“You can’t rest yet, you have to protect Luc,” she said, and heard the words echo through him.
Soren knew her. She could feel it. The familiarity she represented. It was horrible, feeling this abomination of life in her arms. For all her efforts, this was a shadow. Soren was a puppet she’d slipped her hand inside.
After so many years of healing, necromancy was effortless. There was nothing to hurt. She simply told Soren’s body that it could not die. He would fight as he’d always fought. He would protect them, because he knew how to do that.
He stood and helped her up, weapon already in hand.
Muscle memory lingered, like a sleepwalker’s habits, even when the person was gone.
She could see herself through him. Her consciousness kept flickering back and forth along the connection forged between them. He turned then and saw Luc, and she felt the pull towards him. He looked for Lila next.
Luc saw Soren standing, and for an instant, relief flooded across his face. Then vanished.
Luc knew. In an instant, he somehow knew.
Still Soren started towards him. Helena stopped him.
“You need to protect Penny and Alister,” she said, both in her mind and aloud, pointing, turning his focus away from Luc. “Get us out.”
Soren turned and obeyed. Helena watched, her mind swimming from the disorienting secondary awareness in her mind. Her consciousness didn’t know where to go.
A chimaera leapt towards her face.
She dodged. A scythe flashed before her eyes.
Soren.
She blinked, trying to make out her own surroundings.
Soren killed the chimaera without breaking his stride as he reached Penny and Alister, shoving Penny to safety before turning back.
A blur from the left. Helena lurched sideways, trying to dodge, not sure if she was seeing her assailants or Soren’s. Her focus narrowed for an instant, bringing her surroundings back into the forefront of her own mind.
If she died, Soren would be gone, too. She had to stay alive until they got Luc out.
She tried to block out Soren, but he was rooted in her mind. She sensed something and turned an instant before it slammed into her. The air was knocked out of her lungs. She looked down, blinking through her fragmenting consciousness.
Soren. Helena. Soren.
There was a knife driven to the hilt into the right side of her chest.
Helena.
If she’d turned a split second later, it would have gone through her heart, but—as she squinted, struggling to focus—she didn’t think it had hit anything immediately vital.

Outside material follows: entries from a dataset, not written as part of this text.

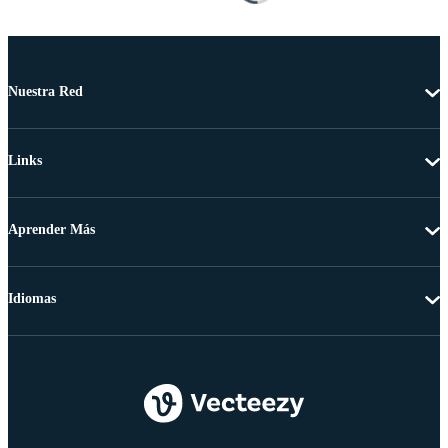
Nuestra Red
Links
Aprender Más
Idiomas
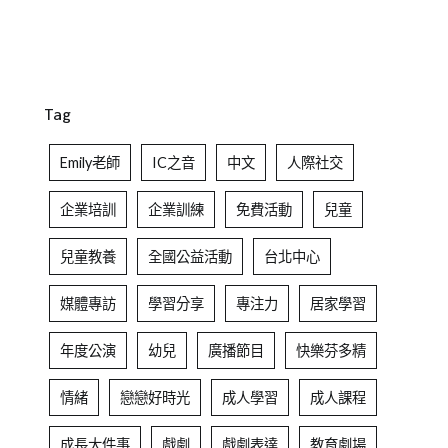
Tag
Emily老師
IC之音
中文
人際社交
企業培訓
企業訓練
免費活動
兒童
兒童教養
全國公益活動
台北中心
媒體專訪
學習分享
專注力
居家學習
年度公演
幼兒
廣播節目
快樂芬多精
情緒
戀戀好時光
成人學習
成人課程
成長大件事
戲劇
戲劇表達
教育劇場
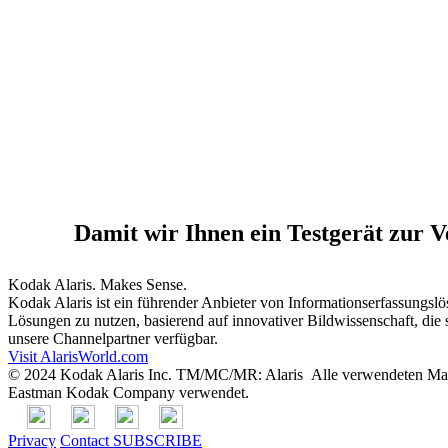
Damit wir Ihnen ein Testgerät zur Ve
Kodak Alaris. Makes Sense.
Kodak Alaris ist ein führender Anbieter von Informationserfassungsl
Lösungen zu nutzen, basierend auf innovativer Bildwissenschaft, die 
unsere Channelpartner verfügbar.
Visit AlarisWorld.com
©
2024
Kodak Alaris Inc. TM/MC/MR: Alaris Alle verwendeten Mark
Eastman Kodak Company verwendet.
Privacy
Contact
SUBSCRIBE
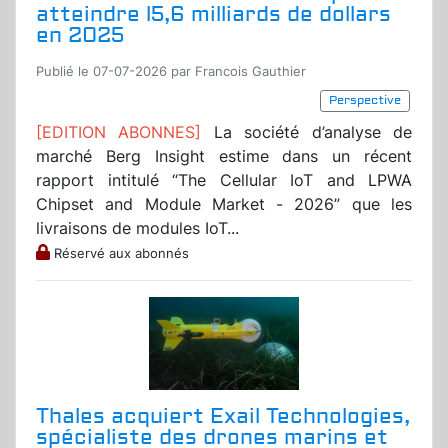
atteindre l5,6 milliards de dollars
en 2025
Publié le 07-07-2026 par Francois Gauthier
Perspective
[EDITION ABONNES]
La société d’analyse de
marché Berg Insight estime dans un récent
rapport intitulé “The Cellular IoT and LPWA
Chipset and Module Market - 2026” que les
livraisons de modules IoT...
Réservé aux abonnés
Thales acquiert Exail Technologies,
spécialiste des drones marins et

Pain was what it took to drag Helena’s consciousness securely back into her own body.
She managed to slice off the hand of the necrothrall that had stabbed her before it could pull the knife out. Using her throbbing right hand, she held the knife in place, trying to keep it from being jostled as she stomped down on the inside of the necrothrall’s knee.
She stumbled away, gasping, the edge of the blade slicing the wound wider as she moved.
A chimaera’s fangs closed around Soren’s leg, tearing it open. He cut off its head, unmindful of the injury.
He was being torn apart. She could feel the injuries, even though pain didn’t register. She hadn’t brought that part of his brain back.
He didn’t stop fighting.
Get the knife out, close the wound. She went towards the far wall.